NDS Charger | Piercing | Racquetball | Flashlights "Then when Damien King (Cambridge, Yamaha) and Luke Burkhart (Hawera, Suzuki) crashed in separate incidents [in their Pro Lites races], that really damaged our chances," said Hurley. "It was really windy, dry and dusty. I guess they haven't had much rain there. They were certainly very different conditions from what we've had at home lately."
Art goes to street in skateboard exhibit
Along the spectrum of high and low art, the "Deck" show unabashedly aims downward.
Literally. As in, all the way to the feet.
Instead of stuffy old canvas, the artwork in this second annual exhibit is created on skateboard decks (generally without the wheels). Organized by artists Mike Goodwin and Kenneth Richardson, a k a the Molten Brothers, the 2007 version features 200 local and national artists, some with roots in skater culture, but many without.
"There's a good chance I may never have done artwork on a skate deck," says Brent Bond, a Tempe printmaker and photographer. "But I think it holds its own challenges, and it's a fun approach for artists instead of always having to be so serious."
Bond, 41, used a 100-year-old image of Jesus on a board with a new commandment: "Thou shalt grind." But double helix design alludes to the actual title, Genetically Inclined to Grind.
"It's kind of this perverse marriage of science and religion," he says.
The variety of the work, which will be on display for the First Fridays art tour this weekend, is amazing. There is plenty of graffiti-style work, but also more unexpected, event sculptural imagery. One artist has mounted a flat-screen monitor on a deck showing live images from three security cameras. Another has cut his board into squares and reassembled it as a mesh, then twisted it into a curlicue.

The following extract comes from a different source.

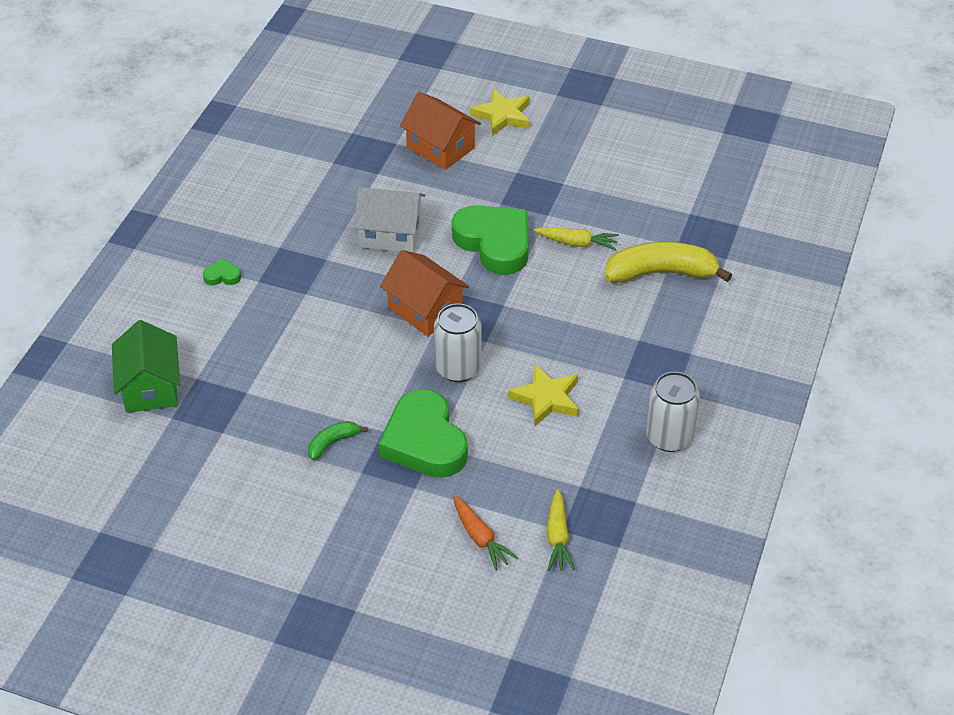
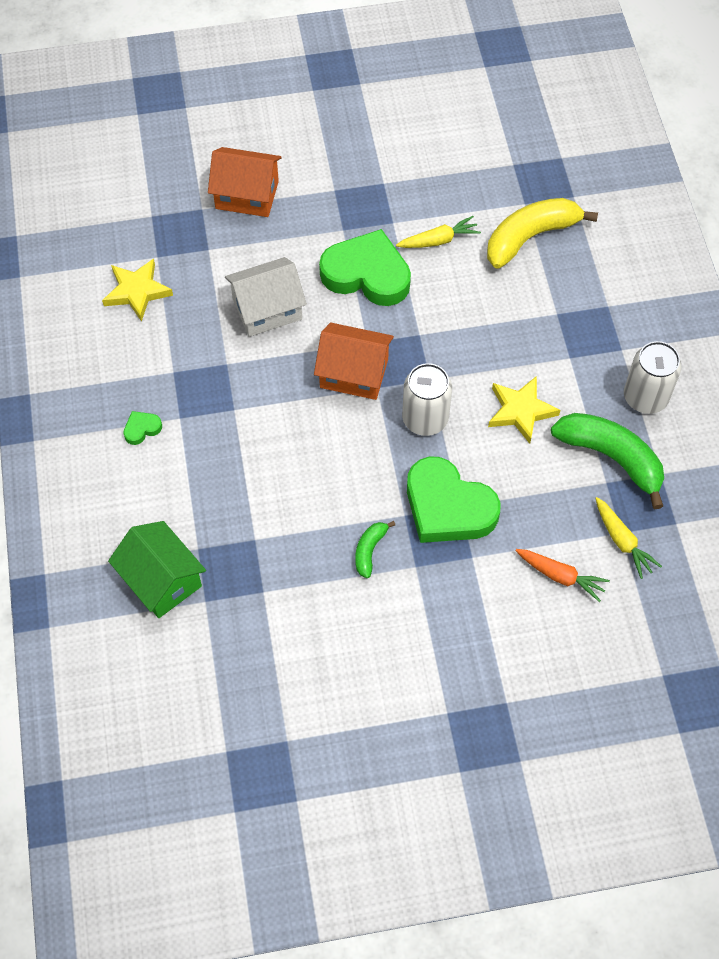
camera: 30 degrees left, 15 degrees up
(502, 116) = (279, 134): yellow star -> yellow star (137, 291)
(599, 469) = (611, 458): none -> green banana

Dave Quan, a 30-year-old Phoenix artist who started doing comic-book illustrations, created a tongue-in-cheek salute to skater chicks with the tagline, "Pose for me, poser!"
"My piece is basically a tribute to the girls who would get a skateboard and hang out with the boys," he says. "There's always a hot girl there, and it's not on her skating merits at all. . . . They were the posers."
Lest you think it's just a misogynistic dig, Quan says he was no better in his days as a skater.
"I was pretty much a poser, too," he says. "I wasn't a very good skater kid, but I tried to be. I was always hurting my ankles. I was kind of a wuss about it."